I confess. Many times I read headlines more than stories in both print and on line. The above "hed' was from an AP story, buried in the Sunday July 8 sports section of the World Cup-soccer-obsessed New York Times.

What a perfect example of the relativism of our age! Cano is sorry he failed the test. He claims he used it for a high blood pressure condition but the diuretic drug Furosemide is also known to be a good masking agent for PED use. Maybe he didn't want to use the female hormones that nabbed Manny Ramirez some years ago.

At least Cano spoke to the press when he visited the Seattle clubhouse this weekend. He didn't send his Brooklyn-born agents the Levinson brothers who also represented Cano's former Yankee teammate Melky Cabrera who was suspended a few seasons ago for PED use. (Cabrera is now in the minors, and the Levinsons' assistant who was fired for supplying clean urine for Melky is now reportedly suing the brothers).

Surprisingly, despite Cano's suspension for 80 games (that will end August 14 but keep him out of post-season games), the Mariners have surged into contention in the AL West, challenging the world champion Houston Astros.

If you like ironies, one of the big factors in Seattle's improved play is Cano's replacement at second, Dee Gordon (son of former star reliever Tom Gordon), who himself was suspended for 80 games last season for PED use.

I'm not generally a hanging judge on drug abusers in baseball. The Mitchell Report, released in December 2007, revealed that relief pitchers even more than hitters experimented with chemical enhancement. But collective bargained rules on testing must be upheld. It is a sadness for many Hispanic followers of baseball that a disproportionate number of drug violators have come from the Dominican Republic.

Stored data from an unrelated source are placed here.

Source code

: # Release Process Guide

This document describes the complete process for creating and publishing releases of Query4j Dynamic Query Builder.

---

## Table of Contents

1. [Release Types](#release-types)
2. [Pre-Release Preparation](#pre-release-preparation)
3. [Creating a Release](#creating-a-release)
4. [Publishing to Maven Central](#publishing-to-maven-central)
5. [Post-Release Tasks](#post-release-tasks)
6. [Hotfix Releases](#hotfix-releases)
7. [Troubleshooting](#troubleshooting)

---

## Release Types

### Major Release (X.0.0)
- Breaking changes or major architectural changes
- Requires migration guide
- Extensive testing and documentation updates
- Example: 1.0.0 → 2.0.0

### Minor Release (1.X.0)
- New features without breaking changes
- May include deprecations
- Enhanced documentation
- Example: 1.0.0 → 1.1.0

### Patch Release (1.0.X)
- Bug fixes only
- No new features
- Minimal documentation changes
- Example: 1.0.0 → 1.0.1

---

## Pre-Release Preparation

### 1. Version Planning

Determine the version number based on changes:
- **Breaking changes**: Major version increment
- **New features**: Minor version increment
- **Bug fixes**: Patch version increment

The failure of slugger Sammy Sosa to show any contrition for his enhanced home run total of over 600 homers has played a large role in his virtual banishment from the sport. There was a searching and poignant cover story by Jason Buckland and Ben Reiter about Sosa in the July 2-9 double issue of Sports Illustrated.

Before the College World Series, SI devoted a cover story by the excellent S. L. (Scott) Price to the travails of star Oregon State southpaw Luke Heimlich. While a teenager Heimlich had pleaded guilty to the sexual molesting of his 6-year-old niece.

The story of his plea had become public just before the CWS in 2017 and Heimlich voluntarily withdrew from the team before the Omaha event. He kept out of the public limelight but he privately denied that he violated his niece and only signed the confession to avoid a family-wrenching trial.

This season he was the star pitcher on the top-rated Beavers but he performed poorly on college baseball's largest stage. Oregon State still won the national crown. But for the second year in a row Heimlich went unselected in Major League Baseball's annual June draft.

There are rumors that the Kansas City Royals are in discussions with him but they remain unverified. I'm someone who believes that minors should not have the book thrown at them. In this specific case there is evidence that Heimlich took all steps to follow rehabilitation procedures and is not labeled a recidivist threat.

Saying this is not to make light of the victim's duress. It does remain a story that continues to draw my interest.

That's all for now as the Orioles's descent into the netherworld continues. By the next time I post, their main assets of Manny Machado and reliever Zach Britton may already have been traded. Whether the front office people who got the Birds into this mess have the ability to start the process to restore a respectable franchise remains a huge question. Since I have no answer and have my doubts, I will close: Let us pray.

Always remember: Take it easy but take it!